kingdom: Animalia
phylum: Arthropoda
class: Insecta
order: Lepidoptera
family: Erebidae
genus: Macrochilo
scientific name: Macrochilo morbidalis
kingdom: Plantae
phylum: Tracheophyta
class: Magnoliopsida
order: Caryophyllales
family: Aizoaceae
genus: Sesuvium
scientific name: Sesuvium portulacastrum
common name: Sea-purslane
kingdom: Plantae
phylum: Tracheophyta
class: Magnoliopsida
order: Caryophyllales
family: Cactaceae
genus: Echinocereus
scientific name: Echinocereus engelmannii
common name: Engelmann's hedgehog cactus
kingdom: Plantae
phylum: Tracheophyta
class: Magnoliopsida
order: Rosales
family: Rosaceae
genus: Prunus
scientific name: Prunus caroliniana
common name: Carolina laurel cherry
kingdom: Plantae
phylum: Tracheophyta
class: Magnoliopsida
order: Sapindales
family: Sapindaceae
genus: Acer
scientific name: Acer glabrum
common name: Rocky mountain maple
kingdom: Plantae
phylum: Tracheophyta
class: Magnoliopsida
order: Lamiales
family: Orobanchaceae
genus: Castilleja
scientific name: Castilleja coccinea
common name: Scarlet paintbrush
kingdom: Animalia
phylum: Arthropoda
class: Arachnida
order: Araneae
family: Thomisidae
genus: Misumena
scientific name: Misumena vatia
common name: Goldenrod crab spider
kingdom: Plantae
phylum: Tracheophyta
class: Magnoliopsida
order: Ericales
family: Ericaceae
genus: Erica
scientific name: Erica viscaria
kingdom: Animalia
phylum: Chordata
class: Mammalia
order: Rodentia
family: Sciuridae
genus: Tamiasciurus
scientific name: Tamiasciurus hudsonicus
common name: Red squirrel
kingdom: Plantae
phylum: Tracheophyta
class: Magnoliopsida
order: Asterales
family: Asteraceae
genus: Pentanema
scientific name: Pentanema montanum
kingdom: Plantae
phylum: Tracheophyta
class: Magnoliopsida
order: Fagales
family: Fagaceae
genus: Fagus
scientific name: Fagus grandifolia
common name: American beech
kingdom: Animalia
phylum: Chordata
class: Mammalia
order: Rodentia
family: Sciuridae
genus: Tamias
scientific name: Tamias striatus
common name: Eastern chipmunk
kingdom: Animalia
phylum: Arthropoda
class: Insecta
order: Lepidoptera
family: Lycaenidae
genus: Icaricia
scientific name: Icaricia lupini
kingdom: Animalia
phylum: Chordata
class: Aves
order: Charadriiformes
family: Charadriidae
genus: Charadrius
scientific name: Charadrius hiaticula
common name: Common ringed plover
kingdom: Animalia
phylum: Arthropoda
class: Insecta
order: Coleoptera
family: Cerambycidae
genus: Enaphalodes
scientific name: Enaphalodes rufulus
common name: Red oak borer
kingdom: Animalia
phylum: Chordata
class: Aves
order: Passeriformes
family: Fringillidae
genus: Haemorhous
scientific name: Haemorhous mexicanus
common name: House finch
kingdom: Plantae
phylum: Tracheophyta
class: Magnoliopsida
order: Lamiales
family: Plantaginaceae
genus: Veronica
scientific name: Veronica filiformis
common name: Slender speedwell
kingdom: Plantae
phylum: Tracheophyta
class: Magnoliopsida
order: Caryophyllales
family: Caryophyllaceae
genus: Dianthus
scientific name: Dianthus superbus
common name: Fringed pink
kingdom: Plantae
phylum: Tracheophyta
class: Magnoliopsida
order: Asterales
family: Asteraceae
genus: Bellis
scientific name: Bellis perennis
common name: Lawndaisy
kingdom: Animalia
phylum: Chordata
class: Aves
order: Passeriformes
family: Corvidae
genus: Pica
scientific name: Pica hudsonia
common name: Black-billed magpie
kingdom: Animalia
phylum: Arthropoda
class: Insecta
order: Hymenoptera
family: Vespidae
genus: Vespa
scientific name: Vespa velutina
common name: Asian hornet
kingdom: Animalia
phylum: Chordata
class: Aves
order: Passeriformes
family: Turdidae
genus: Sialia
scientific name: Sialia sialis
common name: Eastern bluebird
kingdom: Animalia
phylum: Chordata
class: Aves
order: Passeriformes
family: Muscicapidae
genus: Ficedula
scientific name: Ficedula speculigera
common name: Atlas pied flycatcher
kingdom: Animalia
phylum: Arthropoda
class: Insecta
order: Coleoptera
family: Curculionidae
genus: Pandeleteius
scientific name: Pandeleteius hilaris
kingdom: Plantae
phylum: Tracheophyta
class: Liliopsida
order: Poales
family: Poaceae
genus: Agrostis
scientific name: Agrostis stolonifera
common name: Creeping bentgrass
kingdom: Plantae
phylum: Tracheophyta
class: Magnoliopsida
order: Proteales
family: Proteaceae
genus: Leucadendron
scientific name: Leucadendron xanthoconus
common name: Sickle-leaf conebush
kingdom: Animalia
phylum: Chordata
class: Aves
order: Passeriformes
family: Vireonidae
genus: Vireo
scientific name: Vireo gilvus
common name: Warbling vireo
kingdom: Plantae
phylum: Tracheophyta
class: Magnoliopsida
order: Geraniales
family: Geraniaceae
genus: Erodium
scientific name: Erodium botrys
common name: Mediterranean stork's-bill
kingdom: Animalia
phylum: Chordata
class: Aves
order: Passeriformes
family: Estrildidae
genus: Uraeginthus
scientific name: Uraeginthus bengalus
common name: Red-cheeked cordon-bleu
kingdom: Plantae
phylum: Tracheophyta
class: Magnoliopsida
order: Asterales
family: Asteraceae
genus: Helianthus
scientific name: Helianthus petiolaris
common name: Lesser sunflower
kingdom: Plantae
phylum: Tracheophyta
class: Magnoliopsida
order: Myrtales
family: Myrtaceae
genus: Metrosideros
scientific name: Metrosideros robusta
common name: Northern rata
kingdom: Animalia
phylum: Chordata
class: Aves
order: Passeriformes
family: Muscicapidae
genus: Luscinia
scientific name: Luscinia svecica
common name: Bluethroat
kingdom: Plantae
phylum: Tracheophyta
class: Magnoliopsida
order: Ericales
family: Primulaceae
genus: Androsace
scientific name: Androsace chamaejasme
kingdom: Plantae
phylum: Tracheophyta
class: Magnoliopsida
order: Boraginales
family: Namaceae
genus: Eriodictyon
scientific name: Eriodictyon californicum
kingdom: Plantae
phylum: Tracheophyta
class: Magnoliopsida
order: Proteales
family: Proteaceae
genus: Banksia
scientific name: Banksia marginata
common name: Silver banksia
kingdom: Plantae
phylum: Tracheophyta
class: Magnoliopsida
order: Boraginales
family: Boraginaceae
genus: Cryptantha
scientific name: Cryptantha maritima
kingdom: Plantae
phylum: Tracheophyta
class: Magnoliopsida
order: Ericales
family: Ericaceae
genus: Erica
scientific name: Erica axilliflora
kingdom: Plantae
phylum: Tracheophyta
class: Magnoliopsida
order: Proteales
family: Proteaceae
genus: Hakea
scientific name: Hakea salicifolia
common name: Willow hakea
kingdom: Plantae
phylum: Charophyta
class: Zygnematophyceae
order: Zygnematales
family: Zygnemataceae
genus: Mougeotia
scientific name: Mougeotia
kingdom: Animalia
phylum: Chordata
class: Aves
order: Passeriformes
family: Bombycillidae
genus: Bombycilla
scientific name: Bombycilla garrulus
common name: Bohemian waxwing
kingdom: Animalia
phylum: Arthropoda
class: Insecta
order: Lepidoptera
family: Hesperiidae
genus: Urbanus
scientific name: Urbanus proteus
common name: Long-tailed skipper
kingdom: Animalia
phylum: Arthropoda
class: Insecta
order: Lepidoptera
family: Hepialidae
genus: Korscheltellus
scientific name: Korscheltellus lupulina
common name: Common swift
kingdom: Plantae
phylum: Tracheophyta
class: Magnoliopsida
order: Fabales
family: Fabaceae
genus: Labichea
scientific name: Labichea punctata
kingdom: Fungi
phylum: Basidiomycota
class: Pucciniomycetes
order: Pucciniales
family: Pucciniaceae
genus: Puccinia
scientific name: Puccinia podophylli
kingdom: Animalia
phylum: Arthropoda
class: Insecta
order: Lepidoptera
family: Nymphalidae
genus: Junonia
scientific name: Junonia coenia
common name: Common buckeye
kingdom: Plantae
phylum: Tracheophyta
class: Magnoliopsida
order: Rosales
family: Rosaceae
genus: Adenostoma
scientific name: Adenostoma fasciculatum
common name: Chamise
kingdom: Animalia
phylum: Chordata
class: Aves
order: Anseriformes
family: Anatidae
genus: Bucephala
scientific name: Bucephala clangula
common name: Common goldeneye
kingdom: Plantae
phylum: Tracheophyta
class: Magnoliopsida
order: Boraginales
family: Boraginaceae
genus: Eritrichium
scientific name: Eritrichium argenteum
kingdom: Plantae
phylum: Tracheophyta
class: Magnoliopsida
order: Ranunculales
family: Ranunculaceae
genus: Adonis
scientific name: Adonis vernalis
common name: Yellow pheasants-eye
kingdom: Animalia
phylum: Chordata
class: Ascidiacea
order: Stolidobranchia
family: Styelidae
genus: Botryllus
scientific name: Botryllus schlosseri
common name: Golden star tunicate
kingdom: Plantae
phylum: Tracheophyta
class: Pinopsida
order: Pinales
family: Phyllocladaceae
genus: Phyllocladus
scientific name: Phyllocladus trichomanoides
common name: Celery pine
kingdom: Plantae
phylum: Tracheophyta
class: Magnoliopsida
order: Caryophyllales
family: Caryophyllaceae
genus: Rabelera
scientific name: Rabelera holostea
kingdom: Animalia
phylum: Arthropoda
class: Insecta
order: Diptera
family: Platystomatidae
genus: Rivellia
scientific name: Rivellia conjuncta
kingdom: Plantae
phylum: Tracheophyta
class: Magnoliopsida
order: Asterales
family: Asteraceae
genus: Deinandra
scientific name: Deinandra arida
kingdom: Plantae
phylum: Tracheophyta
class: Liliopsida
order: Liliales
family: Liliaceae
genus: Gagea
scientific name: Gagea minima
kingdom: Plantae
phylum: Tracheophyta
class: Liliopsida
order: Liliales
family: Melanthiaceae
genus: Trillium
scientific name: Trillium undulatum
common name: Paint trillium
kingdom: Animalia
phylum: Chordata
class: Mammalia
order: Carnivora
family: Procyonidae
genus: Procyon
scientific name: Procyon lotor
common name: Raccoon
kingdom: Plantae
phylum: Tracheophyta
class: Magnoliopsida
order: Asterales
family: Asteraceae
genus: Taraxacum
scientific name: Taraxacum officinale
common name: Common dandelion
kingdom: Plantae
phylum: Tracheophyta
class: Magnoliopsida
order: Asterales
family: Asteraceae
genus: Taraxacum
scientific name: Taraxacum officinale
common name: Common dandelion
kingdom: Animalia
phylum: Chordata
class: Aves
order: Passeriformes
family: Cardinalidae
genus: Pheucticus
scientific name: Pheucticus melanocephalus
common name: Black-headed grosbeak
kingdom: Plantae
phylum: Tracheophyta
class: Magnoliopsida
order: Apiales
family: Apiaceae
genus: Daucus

WORK INSTRUCTIONS: Format the listing above, from its first line through the line containing "common name: Engelmann's hedgehog cactus", as a JSON list of strings, one string per line, with blank lines omitted.

RESULT OF THE EXERCISE:
[
  "kingdom: Animalia",
  "phylum: Arthropoda",
  "class: Insecta",
  "order: Lepidoptera",
  "family: Erebidae",
  "genus: Macrochilo",
  "scientific name: Macrochilo morbidalis",
  "kingdom: Plantae",
  "phylum: Tracheophyta",
  "class: Magnoliopsida",
  "order: Caryophyllales",
  "family: Aizoaceae",
  "genus: Sesuvium",
  "scientific name: Sesuvium portulacastrum",
  "common name: Sea-purslane",
  "kingdom: Plantae",
  "phylum: Tracheophyta",
  "class: Magnoliopsida",
  "order: Caryophyllales",
  "family: Cactaceae",
  "genus: Echinocereus",
  "scientific name: Echinocereus engelmannii",
  "common name: Engelmann's hedgehog cactus"
]